Tamarkin will join a panel of anthropology professors from around the country to discuss his recently published book, which analyzes the Lemba people of South Africa and illustrates how they have given their own meanings to the results of DNA tests and employed them to manage competing claims of Jewish ethnic and religious identity, African indigeneity, and South African citizenship.

Pursuing Citizenship in the Enforcement Era: In Conversation with Ming Hsu Chen

  • March 5, 12 p.m. (EST) 
  • Ming Hsu Chen, Faculty Director of the Immigration and Citizenship Law Program, Associate Professor at the University of Colorado, Boulder Law School
  • Moderator: Shannon Gleeson, Associate Professor at the Cornell School of Industrial and Labor Relations, Co-chair of the Migrations initiative task force 

Pursuing Citizenship in the Enforcement Era by Ming Hsu Chen provides readers with the everyday perspectives of immigrants on what it is like to try to integrate into American society during a time when immigration policy is focused on enforcement and exclusion. The law says that everyone who is not a citizen is an alien, but the social reality is more complicated. Chen will join Migrations taskforce co-chair Shannon Gleeson in conversation to discuss the citizen/alien binary, theories of citizenship, and how to construct pathways to citizenship that enhance both formal and substantive equality of immigrants.
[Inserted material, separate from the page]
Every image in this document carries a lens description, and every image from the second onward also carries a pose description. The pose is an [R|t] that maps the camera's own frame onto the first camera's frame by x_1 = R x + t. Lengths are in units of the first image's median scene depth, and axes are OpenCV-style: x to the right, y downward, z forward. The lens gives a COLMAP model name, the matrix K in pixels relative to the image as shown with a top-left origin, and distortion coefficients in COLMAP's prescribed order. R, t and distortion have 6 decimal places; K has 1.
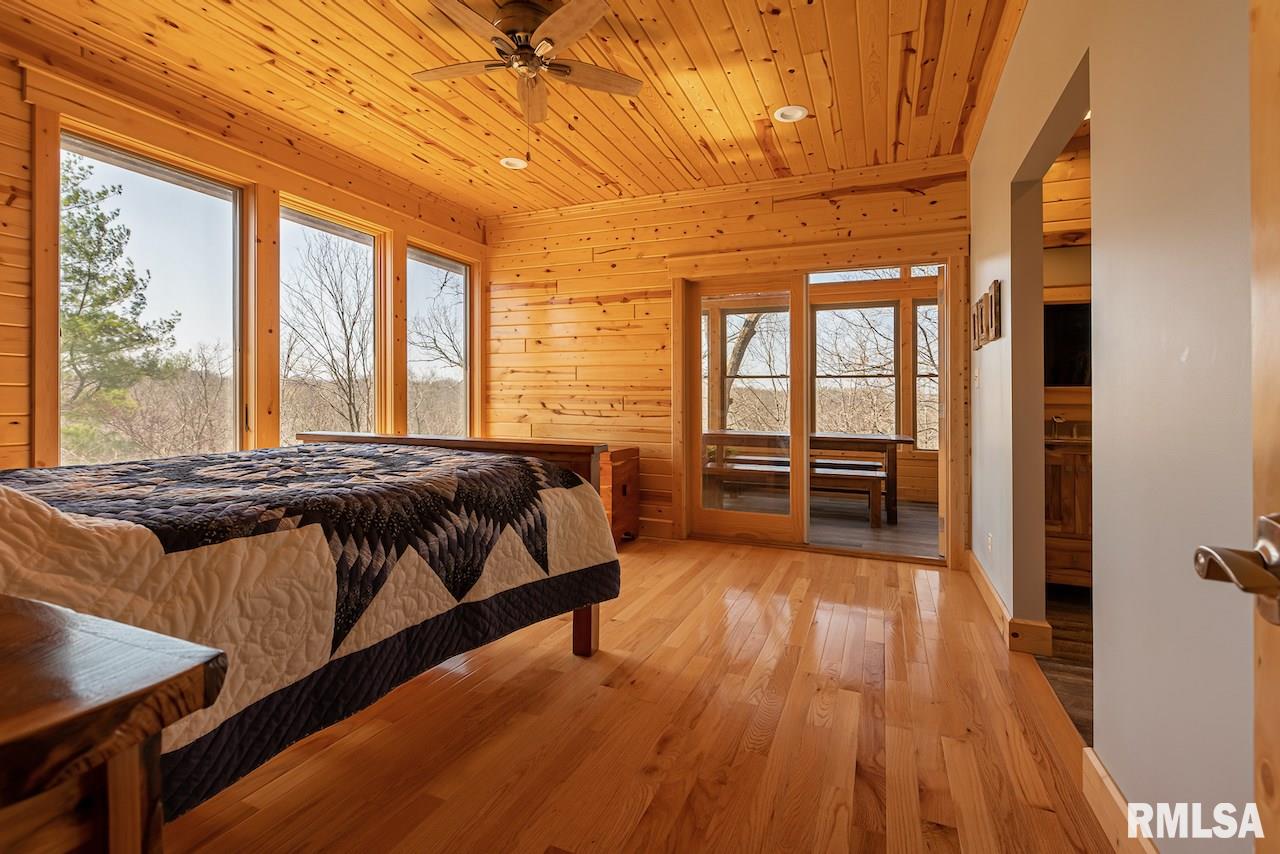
lens RADIAL K [[577.4, 0, 634.6], [0, 577.4, 399.0], [0, 0, 1]] dist [-0.007157, -0.000037]
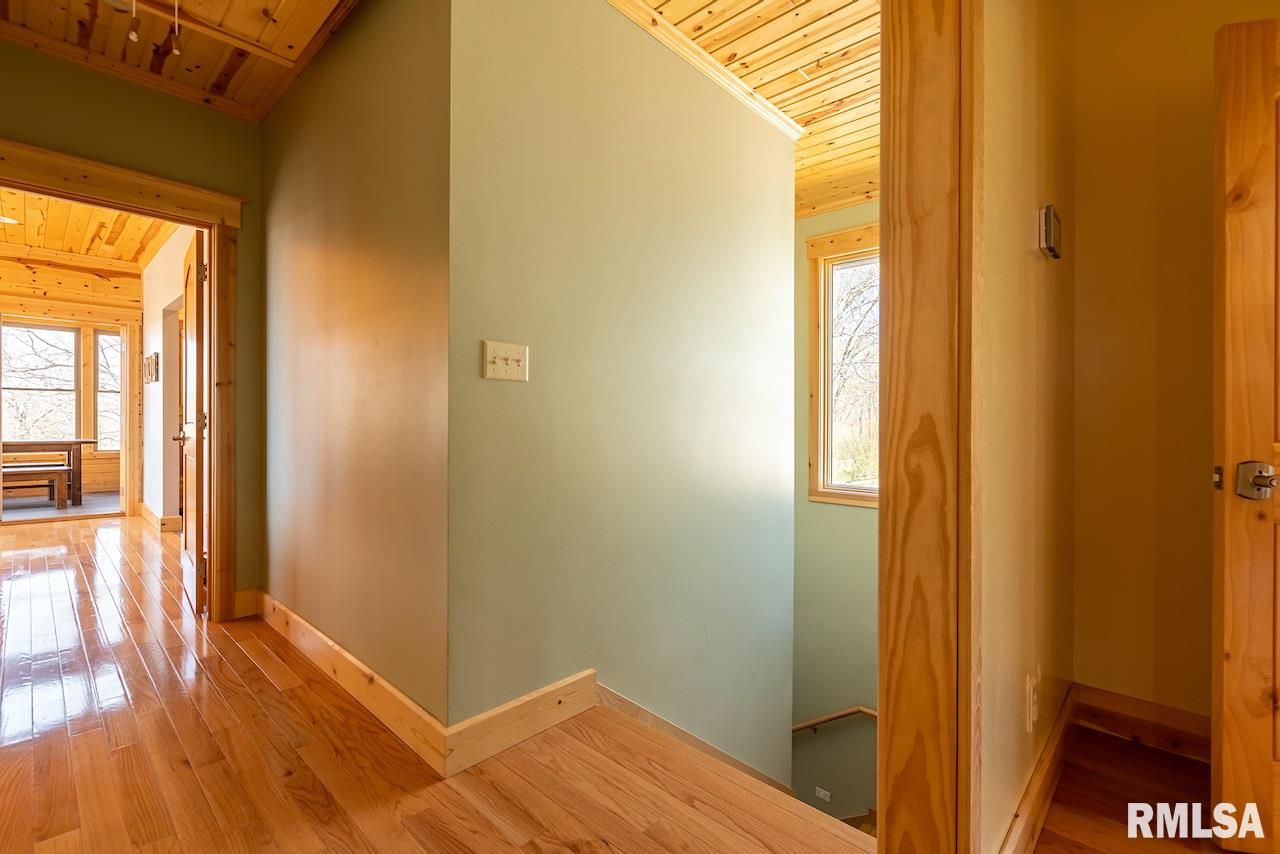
lens RADIAL K [[577.4, 0, 647.5], [0, 577.4, 420.7], [0, 0, 1]] dist [-0.007157, -0.000037]
pose [[0.332142, -0.006966, 0.943204, -0.459648], [-0.014220, 0.999822, 0.012391, -0.014871], [-0.943122, -0.017528, 0.331983, -0.856716]]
The Undocumented Americans: In Conversation with Karla Cornejo Villavicencio

  • April 1, 12 p.m. (EST)
  • Karla Cornejo Villavicencio, Author of The Undocumented Americans
  • Moderator: Jaclyn Kelley-Widmer, Associate Clinical Professor of Law at Cornell Law School

At a time when the fabled American Dream is turning into a nightmare for so many, Karla Cornejo Villavicencio's The Undocumented Americans is an incandescent and fearless indictment against the dark systemic forces of racism and immigration injustice. Her works seek to look closely at the individuals experiencing life as undocumented people in the United States in a book that is part memoir, part journalism, part testimonial. She will join us to speak about her book, the stories she has heard firsthand, and her own experiences as an undocumented writer. 

Unwalling Citizenship: Building Solidarity, Not Walls

  • April 9, 12 p.m.
  • Fonna Forman, Associate Professor of Political Theory at University of California, San Diego, and Director of the UCSD Center on Global Justice
  • Teddy Cruz, Professor of Public Culture and Urbanization at the University of California, San Diego
  • Moderator: Patchen Markell, Associate Professor of Government at Cornell University
  • Moderator: Jessica Levin Martinez, Richard J. Schwartz Director of the Herbert F. Johnson Museum of Art

In our increasingly walled world, where anti-immigrant sentiment is broadly increasing, can the idea of citizenship be recuperated for more emancipatory and inclusive democratic agendas? Join us in a conversation with researchers from the University of California, San Diego, as they discuss their work on "citizenship culture" at the U.S.-Mexico border and the network of civic spaces they have co-developed with border communities to cultivate regional and global solidarities.